Be Sober. In verse 13 Peter writes this imperative to Christians: BE SOBER, OR BE SOBER MINDED. This is about the discipline of the mind. This is about your use of everything God supplies to well control your thoughts. The sending of His Son . . . The example of Christ . . . All the instruction we have in the Word . . . You can use all this to develop healthy thoughts, virtuous thoughts that will lead you into good behavior. An ole' preacher said one time: If you are having trouble with your thoughts, get more Bible in there. And he wasn't talking just about knowledge, but knowledge combined with commitment, and commitment that results in action. Between now and the time Christ comes, let's be sober minded. Let your thoughts and your emotions exist under the guidance of everything good God provides.

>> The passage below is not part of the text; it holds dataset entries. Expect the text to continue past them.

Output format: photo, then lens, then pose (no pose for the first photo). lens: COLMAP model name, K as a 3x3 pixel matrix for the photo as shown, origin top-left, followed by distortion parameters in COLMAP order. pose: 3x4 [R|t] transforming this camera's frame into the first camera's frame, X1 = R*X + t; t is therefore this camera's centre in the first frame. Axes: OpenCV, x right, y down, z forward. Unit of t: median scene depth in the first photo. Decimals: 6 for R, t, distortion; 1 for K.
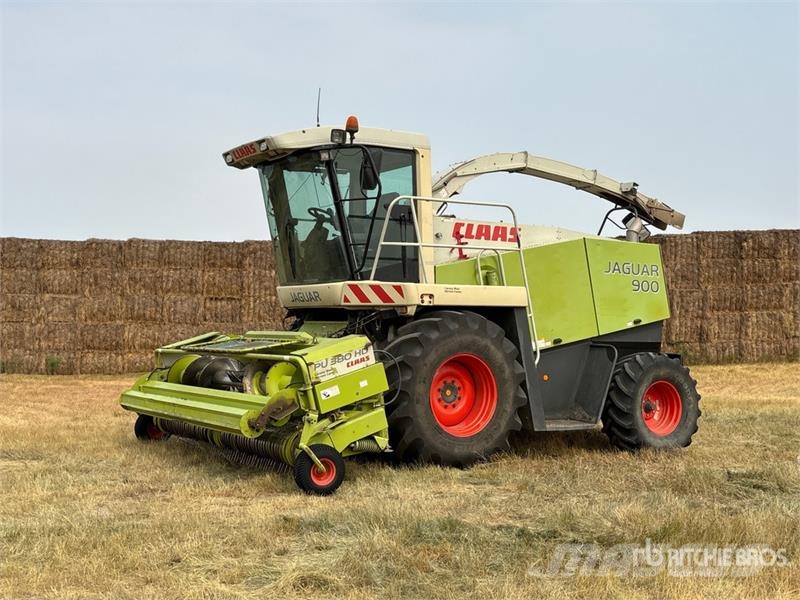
lens RADIAL K [[979.9, 0, 398.7], [0, 979.9, 297.7], [0, 0, 1]] dist [0.079583, 0.000000]
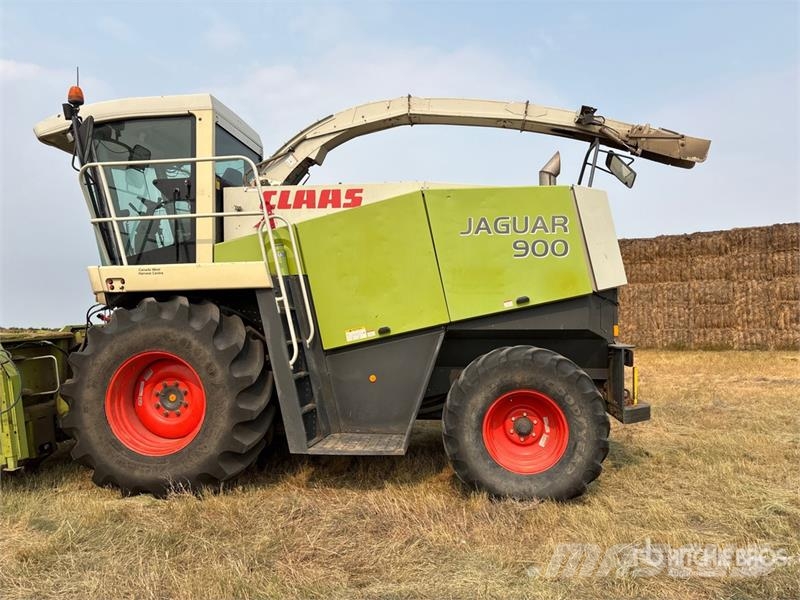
lens RADIAL K [[607.5, 0, 406.6], [0, 607.5, 297.8], [0, 0, 1]] dist [0.038602, -0.030302]
pose [[0.784729, -0.036810, -0.618745, 0.457880], [0.043068, 0.999061, -0.004814, 0.021686], [0.618341, -0.022871, 0.785577, 0.636590]]
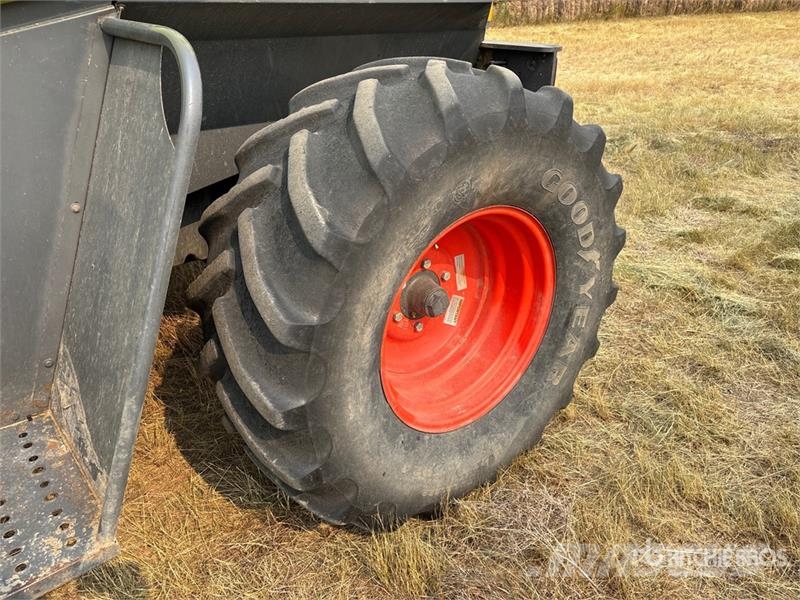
lens RADIAL K [[607.5, 0, 392.5], [0, 607.5, 294.4], [0, 0, 1]] dist [0.038602, -0.030302]
pose [[0.991922, -0.069855, 0.105881, 0.233476], [0.012069, 0.882892, 0.469420, 0.039625], [-0.126273, -0.464351, 0.876604, 0.882341]]
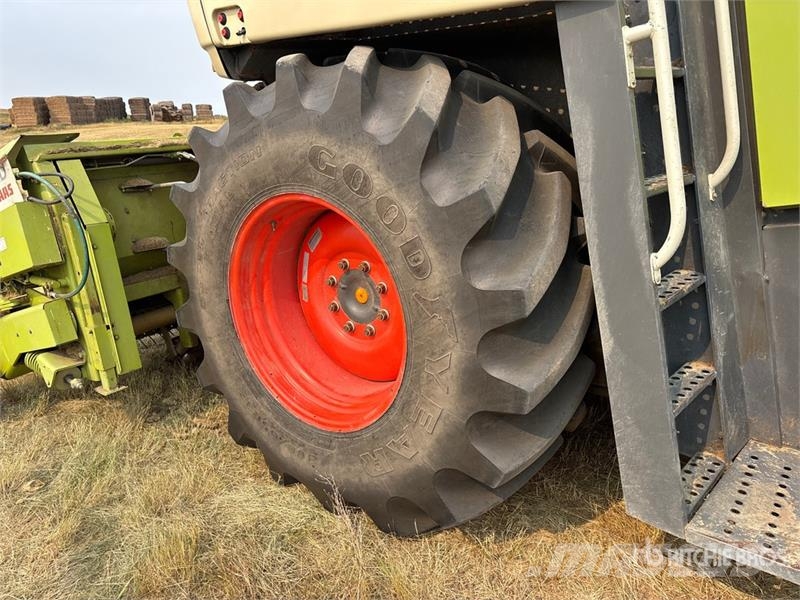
lens RADIAL K [[607.5, 0, 397.4], [0, 607.5, 291.5], [0, 0, 1]] dist [0.038602, -0.030302]
pose [[0.350843, 0.249612, -0.902553, 0.227064], [0.057220, 0.956304, 0.286720, 0.027971], [0.934684, -0.152238, 0.321230, 0.827601]]
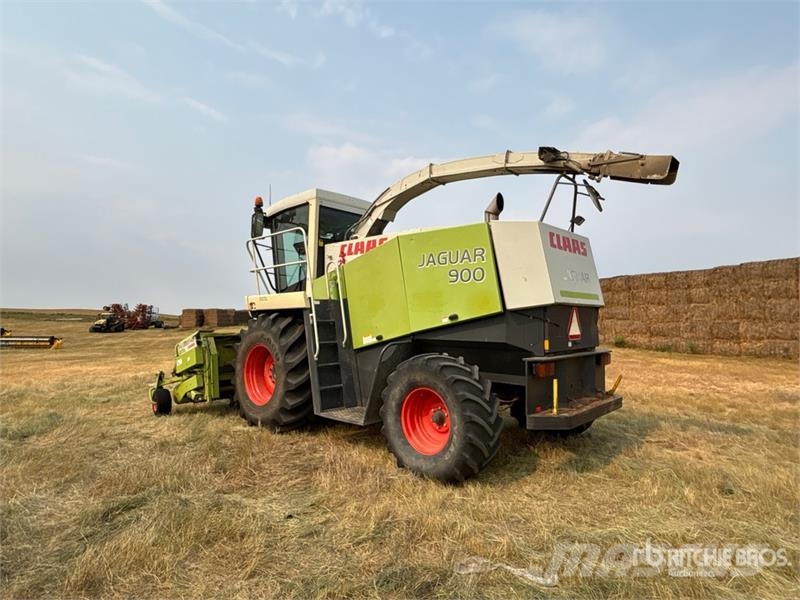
lens RADIAL K [[457.2, 0, 403.5], [0, 457.2, 298.3], [0, 0, 1]] dist [0.032376, -0.001927]
pose [[0.266127, -0.058859, -0.962139, 0.640288], [0.033252, 0.998101, -0.051862, 0.027970], [0.963364, -0.018192, 0.267579, 0.880592]]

Be Obedient. Verse 14 says, "as obedient children." Disobedience will erode your sense of hope. You cannot expect the blessings of obedience to God if you are stuck in disobedience! So as you use the Word of God to discipline your mind and provoke the thoughts you ought to have be sure you don't miss this step: The step from knowledge into obedience. That will enrich and deepen your sense of hope that in the end, everything will be good and right.
Be Holy. Holiness may be one of the most misunderstood concepts in religious thought. We have images of people who never say anything, or who live off in secluded places. We have spent too much time letting movies and the media form these images. To be holy simply means to be reverent; to be respectful to God and separated to His purposes in life. You can get up everyday, go to the office and be holy. You can be poor and be holy. You can be rich and be holy. You can be surrounded by people and be holy. But you can't be holy if you do not have, in your heart, mature respect for who God is. "For the Lord Most High is awesome, and He is a great King over all the earth," (Psa. 47:2). If you believe that with all your heart, you can be sober and obedient and God will regard you as holy. And while you are engaged with the world around you - you will have firm in your heart, the hope of the faithful.
There are things I know we worry about and circumstances here on earth that drive us to frustration, sometimes despair. Christians can rejoice in their confession of faith that There Is Hope.